## YOUR GOAL
Every line below that holds the word "TypedDict" must be listed.

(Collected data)
....

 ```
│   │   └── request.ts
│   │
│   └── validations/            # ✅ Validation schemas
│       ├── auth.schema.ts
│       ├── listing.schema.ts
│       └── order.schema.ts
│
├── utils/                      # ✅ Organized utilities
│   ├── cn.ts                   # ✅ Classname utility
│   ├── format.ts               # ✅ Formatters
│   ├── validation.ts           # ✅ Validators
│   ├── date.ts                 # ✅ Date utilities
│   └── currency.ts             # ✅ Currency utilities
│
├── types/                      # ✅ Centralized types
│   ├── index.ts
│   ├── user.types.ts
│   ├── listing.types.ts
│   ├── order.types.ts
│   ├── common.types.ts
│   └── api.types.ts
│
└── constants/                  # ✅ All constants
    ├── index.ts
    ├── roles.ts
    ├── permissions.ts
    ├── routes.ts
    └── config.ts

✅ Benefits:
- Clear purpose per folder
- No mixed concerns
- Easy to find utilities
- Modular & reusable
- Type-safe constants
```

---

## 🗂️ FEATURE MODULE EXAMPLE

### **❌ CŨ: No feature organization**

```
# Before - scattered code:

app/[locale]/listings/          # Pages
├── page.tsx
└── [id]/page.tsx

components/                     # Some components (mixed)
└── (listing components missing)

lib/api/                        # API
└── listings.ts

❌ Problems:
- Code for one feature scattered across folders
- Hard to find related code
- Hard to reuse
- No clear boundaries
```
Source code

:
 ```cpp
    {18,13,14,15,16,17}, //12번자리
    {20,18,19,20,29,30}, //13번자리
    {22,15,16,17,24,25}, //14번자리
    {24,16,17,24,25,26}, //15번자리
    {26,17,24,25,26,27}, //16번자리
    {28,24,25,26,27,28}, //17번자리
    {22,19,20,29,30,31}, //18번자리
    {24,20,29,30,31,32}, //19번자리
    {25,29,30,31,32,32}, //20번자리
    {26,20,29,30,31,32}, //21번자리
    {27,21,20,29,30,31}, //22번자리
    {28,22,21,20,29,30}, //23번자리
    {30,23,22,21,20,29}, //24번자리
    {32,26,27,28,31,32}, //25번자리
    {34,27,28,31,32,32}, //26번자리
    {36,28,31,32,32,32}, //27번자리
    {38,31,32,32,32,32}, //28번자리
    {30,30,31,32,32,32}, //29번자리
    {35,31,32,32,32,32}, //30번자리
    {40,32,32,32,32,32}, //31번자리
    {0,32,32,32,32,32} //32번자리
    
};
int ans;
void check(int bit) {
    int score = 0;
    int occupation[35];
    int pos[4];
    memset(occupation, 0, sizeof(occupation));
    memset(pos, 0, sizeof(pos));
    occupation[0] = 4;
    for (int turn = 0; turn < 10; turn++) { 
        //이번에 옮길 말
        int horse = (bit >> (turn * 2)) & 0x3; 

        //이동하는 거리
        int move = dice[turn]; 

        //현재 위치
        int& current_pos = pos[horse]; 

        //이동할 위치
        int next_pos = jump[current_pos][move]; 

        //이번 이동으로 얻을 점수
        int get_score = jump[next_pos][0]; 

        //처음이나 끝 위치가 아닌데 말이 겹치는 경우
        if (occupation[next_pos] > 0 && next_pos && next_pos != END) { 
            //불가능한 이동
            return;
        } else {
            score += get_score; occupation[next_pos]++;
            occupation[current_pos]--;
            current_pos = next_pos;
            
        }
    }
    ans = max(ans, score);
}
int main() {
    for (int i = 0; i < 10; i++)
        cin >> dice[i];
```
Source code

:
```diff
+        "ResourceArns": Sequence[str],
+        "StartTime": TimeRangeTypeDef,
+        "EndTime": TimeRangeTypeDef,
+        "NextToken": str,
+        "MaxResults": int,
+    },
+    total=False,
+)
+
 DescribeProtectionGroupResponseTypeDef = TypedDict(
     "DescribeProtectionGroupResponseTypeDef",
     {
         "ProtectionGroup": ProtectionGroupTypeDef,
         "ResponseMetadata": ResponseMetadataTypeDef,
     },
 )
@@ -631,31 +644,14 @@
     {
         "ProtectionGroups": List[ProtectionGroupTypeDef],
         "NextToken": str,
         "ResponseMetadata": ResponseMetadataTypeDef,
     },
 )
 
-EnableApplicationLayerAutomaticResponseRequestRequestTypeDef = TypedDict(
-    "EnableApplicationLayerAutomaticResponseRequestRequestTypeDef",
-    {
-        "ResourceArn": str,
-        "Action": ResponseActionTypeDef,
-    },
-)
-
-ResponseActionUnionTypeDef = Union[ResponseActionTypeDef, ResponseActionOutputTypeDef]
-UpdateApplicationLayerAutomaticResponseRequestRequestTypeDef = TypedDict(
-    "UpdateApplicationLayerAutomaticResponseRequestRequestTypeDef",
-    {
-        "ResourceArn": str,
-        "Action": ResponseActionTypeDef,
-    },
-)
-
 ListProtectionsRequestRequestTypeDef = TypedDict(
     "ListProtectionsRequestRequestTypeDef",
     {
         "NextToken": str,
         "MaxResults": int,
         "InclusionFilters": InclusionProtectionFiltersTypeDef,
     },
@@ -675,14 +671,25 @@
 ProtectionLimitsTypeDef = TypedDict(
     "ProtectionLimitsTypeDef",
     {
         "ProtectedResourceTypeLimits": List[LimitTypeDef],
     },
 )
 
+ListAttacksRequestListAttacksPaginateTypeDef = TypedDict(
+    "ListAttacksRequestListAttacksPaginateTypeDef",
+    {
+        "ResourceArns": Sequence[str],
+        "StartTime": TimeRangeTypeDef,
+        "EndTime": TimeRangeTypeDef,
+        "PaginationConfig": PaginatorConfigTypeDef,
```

....

## TASK SOLUTION
 DescribeProtectionGroupResponseTypeDef = TypedDict(
-EnableApplicationLayerAutomaticResponseRequestRequestTypeDef = TypedDict(
-UpdateApplicationLayerAutomaticResponseRequestRequestTypeDef = TypedDict(
 ListProtectionsRequestRequestTypeDef = TypedDict(
 ProtectionLimitsTypeDef = TypedDict(
+ListAttacksRequestListAttacksPaginateTypeDef = TypedDict(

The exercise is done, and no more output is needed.